これは教職のため必要なんですが、思っていた以上に素晴らしい経験になりました。

今回私がお世話になったのは奈良県都祁(つげ)村の施設で、片道2時間の山奥にあります。
周りには山や田んぼしかなく、最寄のバス停まで徒歩15分・バスは1時間に1本あるかないかという環境でした。
老人ホームとは違い、ここは家に戻ることを目的とした介護老人保健施設。病院でリハビリを満足に受けられず、しかし自宅に戻るにはまだ難しいといった方々を一時的にお預かりし、日常生活のリハビリを行います。
例えば階段の上り下り、入浴、食事などを自分の力で出来るようにするといったもの。
中には認知症の方や身体に麻痺を抱えた方も多く、リハビリを円滑に行えないケースがほとんど。
一時的にお預かりすると言っても、そうなってくると長期滞在される方も増え、老人ホームとの線引きが難しくなっているのが現状のようです。
初日はデイケア(自宅で生活出来るご老人が対象)の実習、2~5日目は施設内で入所者のお世話をさせて頂きました。
とにかく施設内では驚きの連続。
秘密厳守のため詳しくはご紹介出来ませんが、
それぞれの人生の重みと、
老いへの恐怖と、生きる喜び、
そして働いておられる方の苦労と暖かさに触れる事が出来ました。
私の行ったそこは決して暗い場所ではなく、そこにいるすべての人がとても明るい施設でした。

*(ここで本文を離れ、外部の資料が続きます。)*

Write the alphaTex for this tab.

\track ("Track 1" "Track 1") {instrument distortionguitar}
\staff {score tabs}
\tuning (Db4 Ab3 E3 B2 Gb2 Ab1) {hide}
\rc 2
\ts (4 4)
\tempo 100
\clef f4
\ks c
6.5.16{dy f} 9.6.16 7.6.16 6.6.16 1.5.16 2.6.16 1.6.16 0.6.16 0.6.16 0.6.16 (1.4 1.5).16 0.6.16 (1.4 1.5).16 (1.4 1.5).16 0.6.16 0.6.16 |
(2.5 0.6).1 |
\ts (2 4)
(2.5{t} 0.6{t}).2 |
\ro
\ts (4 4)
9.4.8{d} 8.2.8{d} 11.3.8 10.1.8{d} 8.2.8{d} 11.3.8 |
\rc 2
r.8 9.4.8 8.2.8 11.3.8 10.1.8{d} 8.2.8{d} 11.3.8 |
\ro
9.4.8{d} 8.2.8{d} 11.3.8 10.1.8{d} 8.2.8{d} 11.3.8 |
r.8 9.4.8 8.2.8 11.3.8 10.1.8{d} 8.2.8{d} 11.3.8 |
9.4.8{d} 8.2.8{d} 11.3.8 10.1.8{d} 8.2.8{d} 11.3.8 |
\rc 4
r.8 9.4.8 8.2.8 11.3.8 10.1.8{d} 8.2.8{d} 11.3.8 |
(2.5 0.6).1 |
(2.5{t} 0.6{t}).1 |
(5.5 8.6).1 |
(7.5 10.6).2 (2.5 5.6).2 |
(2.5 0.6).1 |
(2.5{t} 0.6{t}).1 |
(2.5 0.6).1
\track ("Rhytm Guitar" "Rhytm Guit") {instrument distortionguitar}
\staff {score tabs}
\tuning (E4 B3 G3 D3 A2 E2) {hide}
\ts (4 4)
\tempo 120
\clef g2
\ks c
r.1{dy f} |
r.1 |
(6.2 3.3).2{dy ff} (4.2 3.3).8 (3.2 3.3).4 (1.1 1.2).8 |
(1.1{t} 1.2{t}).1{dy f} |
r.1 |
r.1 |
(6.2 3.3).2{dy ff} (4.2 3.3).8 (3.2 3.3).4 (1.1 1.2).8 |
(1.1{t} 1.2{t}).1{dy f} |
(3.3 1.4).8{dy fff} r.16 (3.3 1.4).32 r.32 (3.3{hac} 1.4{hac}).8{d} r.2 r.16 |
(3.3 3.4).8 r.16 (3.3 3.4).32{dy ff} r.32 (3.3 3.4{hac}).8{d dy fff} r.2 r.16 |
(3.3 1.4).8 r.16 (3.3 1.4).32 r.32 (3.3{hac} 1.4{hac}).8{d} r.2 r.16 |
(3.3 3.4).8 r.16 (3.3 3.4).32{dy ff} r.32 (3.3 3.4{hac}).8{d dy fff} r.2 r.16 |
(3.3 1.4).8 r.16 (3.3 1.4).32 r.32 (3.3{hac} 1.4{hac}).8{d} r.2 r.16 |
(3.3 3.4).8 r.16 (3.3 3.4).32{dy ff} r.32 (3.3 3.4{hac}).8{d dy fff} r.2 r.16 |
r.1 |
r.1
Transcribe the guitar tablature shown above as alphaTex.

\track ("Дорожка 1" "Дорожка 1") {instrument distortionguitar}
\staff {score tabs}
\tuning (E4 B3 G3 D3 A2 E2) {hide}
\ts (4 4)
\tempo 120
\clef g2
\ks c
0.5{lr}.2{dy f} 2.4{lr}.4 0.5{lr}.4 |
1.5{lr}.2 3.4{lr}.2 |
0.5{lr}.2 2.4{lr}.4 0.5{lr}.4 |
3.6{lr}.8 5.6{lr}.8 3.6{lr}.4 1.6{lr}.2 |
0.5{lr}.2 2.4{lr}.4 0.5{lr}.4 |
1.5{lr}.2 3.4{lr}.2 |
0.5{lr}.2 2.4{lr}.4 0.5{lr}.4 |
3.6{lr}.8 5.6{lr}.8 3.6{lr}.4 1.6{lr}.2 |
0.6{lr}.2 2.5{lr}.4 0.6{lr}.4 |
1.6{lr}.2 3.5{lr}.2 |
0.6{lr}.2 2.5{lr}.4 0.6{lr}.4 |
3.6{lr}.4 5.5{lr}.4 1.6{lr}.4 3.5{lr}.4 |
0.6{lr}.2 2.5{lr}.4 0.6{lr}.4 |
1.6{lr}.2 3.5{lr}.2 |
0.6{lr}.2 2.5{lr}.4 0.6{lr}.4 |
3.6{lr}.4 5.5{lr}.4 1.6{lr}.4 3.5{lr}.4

3,4,5日目はレクリエーションの時間を使わせてもらい、
おじいちゃん・おばあちゃんのリクエストにお答えしながら
童謡をたくさんと、
津軽海峡冬景色
お富さん
瀬戸の花嫁
星影のワルツ
上を向いて歩こう
りんごの歌
川の流れのように
などをヴァイオリンで演奏しました。
顔をくしゃくしゃにしながら喜んでくださったおばあちゃん、
大きな声で激励してくださったおじいちゃん、
泣いてただ手を握ってくださったおばあちゃん、
そしてせっかく仲良しだったのに眠ったままだったキヨさん、
総勢80名のおじいちゃん・おばあちゃんが真剣に聴いて、心から喜んでくださって、音楽をやっていてこんなに幸せなことはないと胸が熱くなりました。
体力と気力の不可欠な老人介護。
これからはその需要が増える一方だということは皆様ご承知の通りでしょうが、
そう簡単な問題では無さそうです。
老人ひとりひとりがプライドを持った人間で、それぞれ全く違う長い人生を歩み、
全く違う問題を抱えています。
長い年月をかけてそのひとりひとりの人間を「管理」するのではなくいい関係を作りながら「介護」するということは、想像以上に困難を極めるものではないでしょうか。
まずは自分が老いた時どうするか、私はそこから考えてみようと思います。
自分が自分の思い通りにならなくなってしまってからでは、遅いですから…
最後に、今回お世話になった施設のみなさん、丸山さん、中野さん、
一緒に過ごしたおじいちゃん・おばあちゃんに心から感謝申し上げます。